My scream was answered by a touch in the utter dark, a hot, moist exploration that dismissed my shields, my identity, and sought what it needed. What was me reeled in horror . . . in pleasure beyond bearing. I became trapped in ecstasy that wasn’t mine but was, imprisoned by a rising urgency for completion that threatened everything about me and yet . . . had I been older, had I a way to relate what was being done to me to anything real, I might have succumbed. I might have followed the Singer . . .
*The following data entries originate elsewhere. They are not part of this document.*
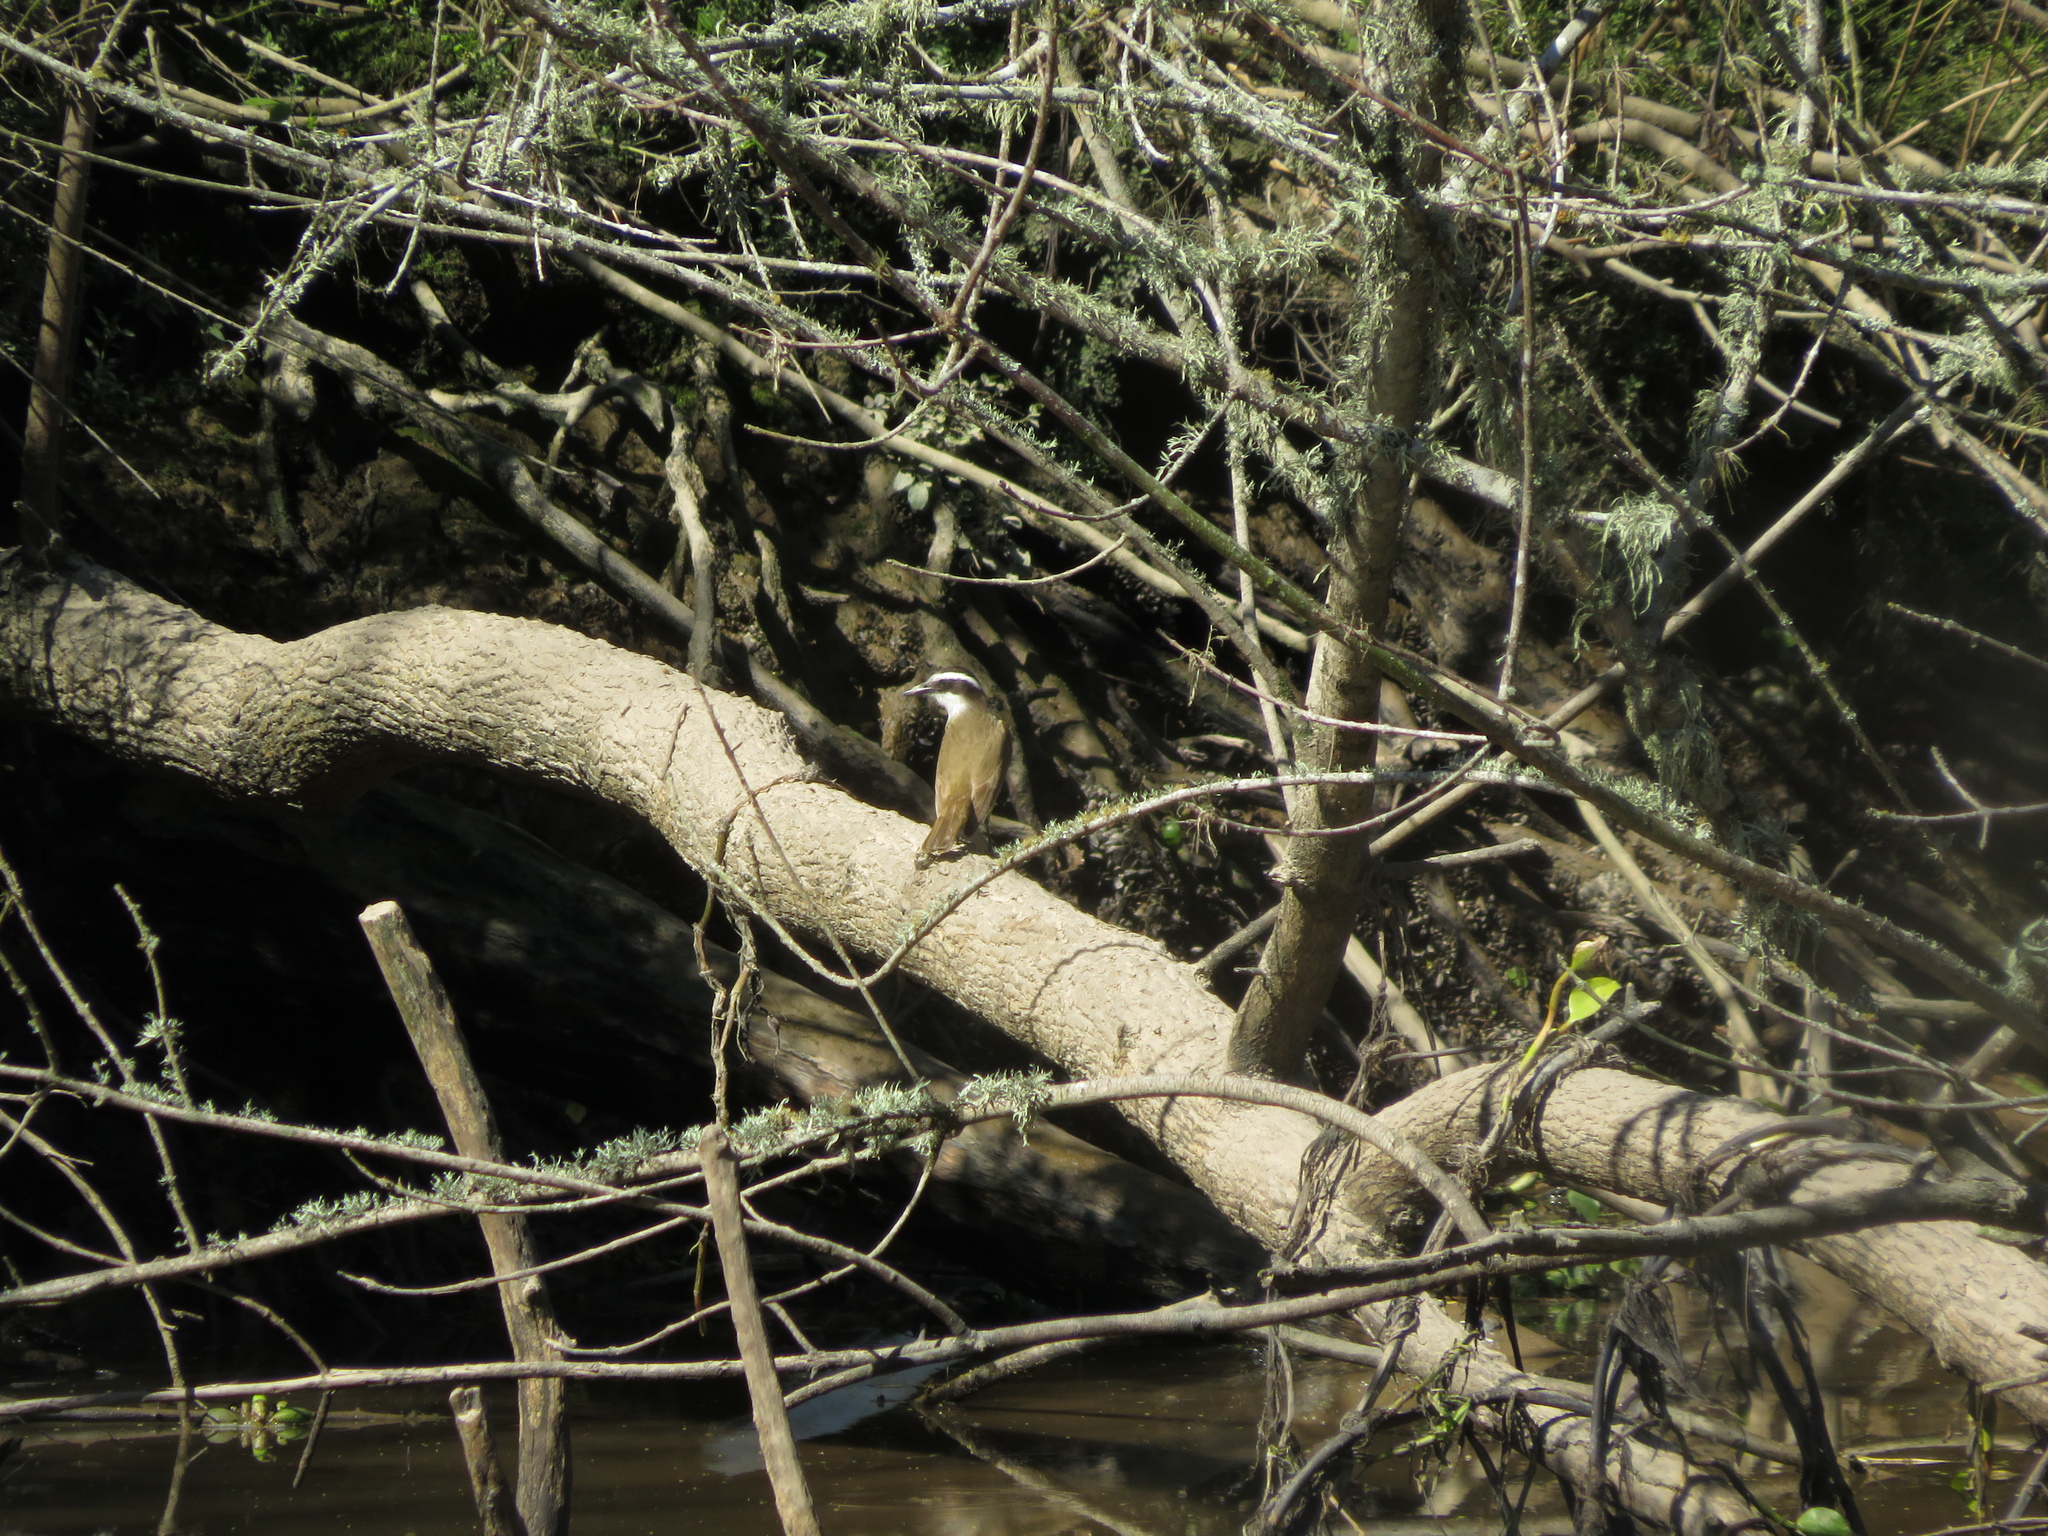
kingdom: Animalia
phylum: Chordata
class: Aves
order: Passeriformes
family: Tyrannidae
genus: Pitangus
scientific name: Pitangus sulphuratus
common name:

But the strangeness drove me back. The M’hir heaved its reaction in stygian waves, directionless and violent, frothing with spurned power. Terrified, I fought to find myself within the chaos . . .
... opening my eyes to find my father leaning toward me, his hand outstretched as he felt the air around my face, his mouth widening in a smile he said to me: “Welcome, Chooser.”
INTERLUDE
“Welcome to Plexis, Captain Morgan. Do you accept responsibility for the air you share while on-station?” The busy official didn’t wait for an answer before deftly applying the blue air tag to Morgan’s cheek. “Next.”
Morgan stayed within the line heading to the ramp-ways, but seized any opportunity to surreptitiously lengthen his stride and ease around slower beings. Gray-uniformed security was always on the lookout for those in a hurry. Mind you, they’d pull aside those moving unusually slowly as well, on the reasonable basis that customers couldn’t be parted from their credits if delayed in transit.
The Human knew he was good—damned good—at controlling his outward appearance, at blending into any crowd. He should be, given the years of practice he’d had. This time? The only reason he could continue to govern himself was his awareness of Sira. The barrier stayed between them—she didn’t or couldn’t acknowledge his strongest sendings—but she did exist. They were still one, in a fashion.